Tom Joyner has had cameo roles in two films-The Gospel (2005) and Madea Goes to Jail (2009). During the early 1980s he was a host of the Ebony/Jet Showcase, a syndicated television magazine program. He also had another television show, The Tom Joyner Sky Show (2003), and has appeared on many other television programs.

==Personal life==
With his first wife Dora, Joyner has two sons, Thomas Jr. and Oscar, whom he calls "Killer" and "Thriller". After divorcing his first wife, he married celebrity aerobics instructor-fitness expert Donna Richardson in July 2000. The two divorced in May 2012. Joyner is a descendant of North Carolina Supreme Court justice John Hall, and, according to a DNA analysis performed by African Ancestry Inc., is also descended partially from the Balanta people of Guinea-Bissau.

===Philanthropy===
Joyner has been an advocate for voter registration and throughout the year promotes voter registration over the air, on his website and during his live "Sky Shows" broadcasts. To improve healthy living, Joyner holds a "Take a Loved One to the Doctor Day" every April or September.
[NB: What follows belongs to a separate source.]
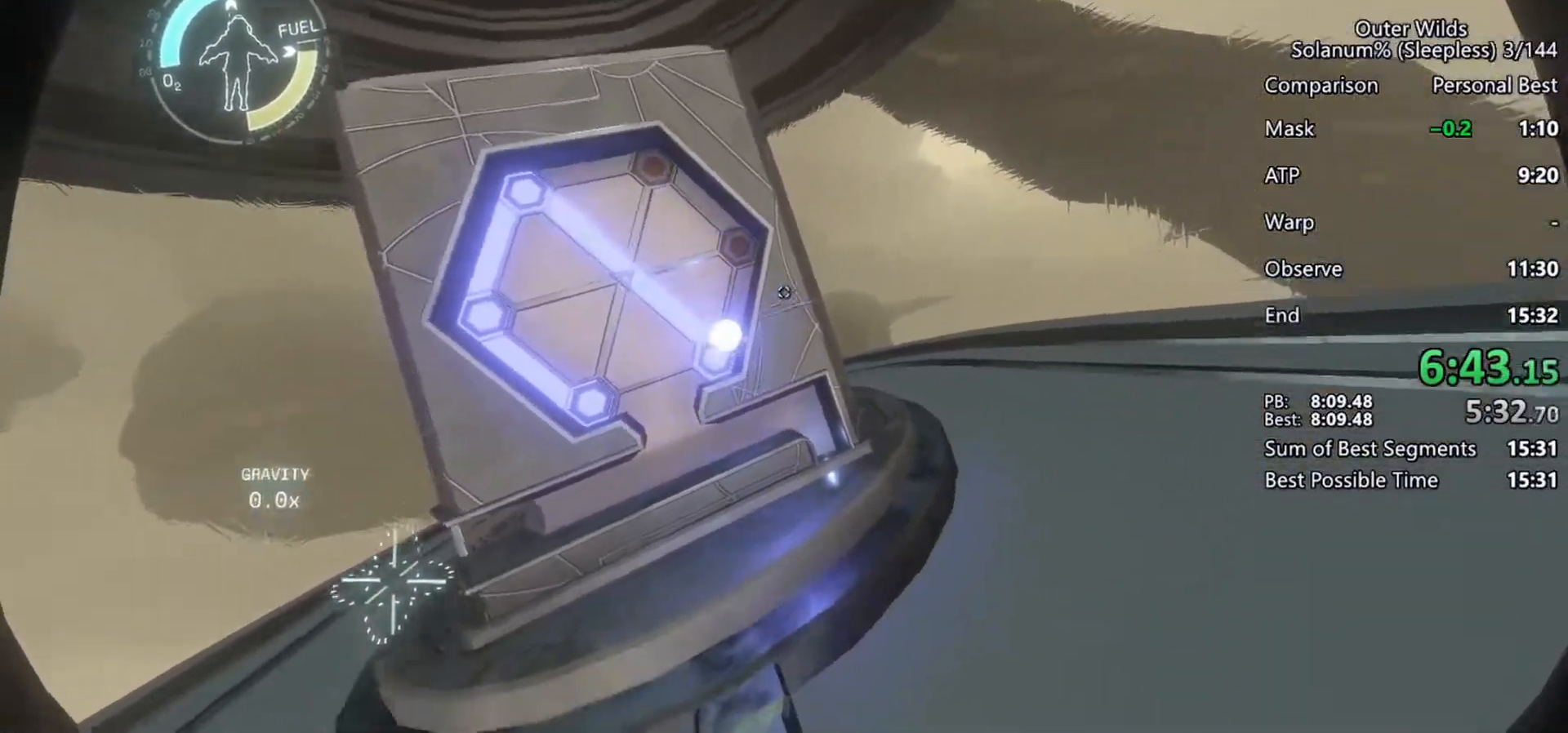
{"keys": [], "mouse": [], "events": []}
On that day, he rallies families and friends to go to the doctor to get a check-up to prevent any health problems, and particularly treat any existing issues. Joyner participated in the 2011 Alzheimer's Association Walk to End Alzheimer's to raise awareness and funds for Alzheimer's research, care and support.

==Awards==
On October 7, 2004, Joyner was awarded the NAB Marconi Radio Award. In 1998, Joyner was the first African American to be inducted into The National Radio Hall of Fame in Chicago, Illinois. Joyner was inducted into the International Civil Rights Walk of Fame at the Martin Luther King, Jr. National Historic Site on January 12, 2008. Joyner was inducted into The Official R&B Music Hall of Fame on August 17, 2013, in Cleveland, Ohio, at Cleveland State University. On June 28, 2015, Joyner was awarded the Humanitarian Award at the 2015 BET Awards.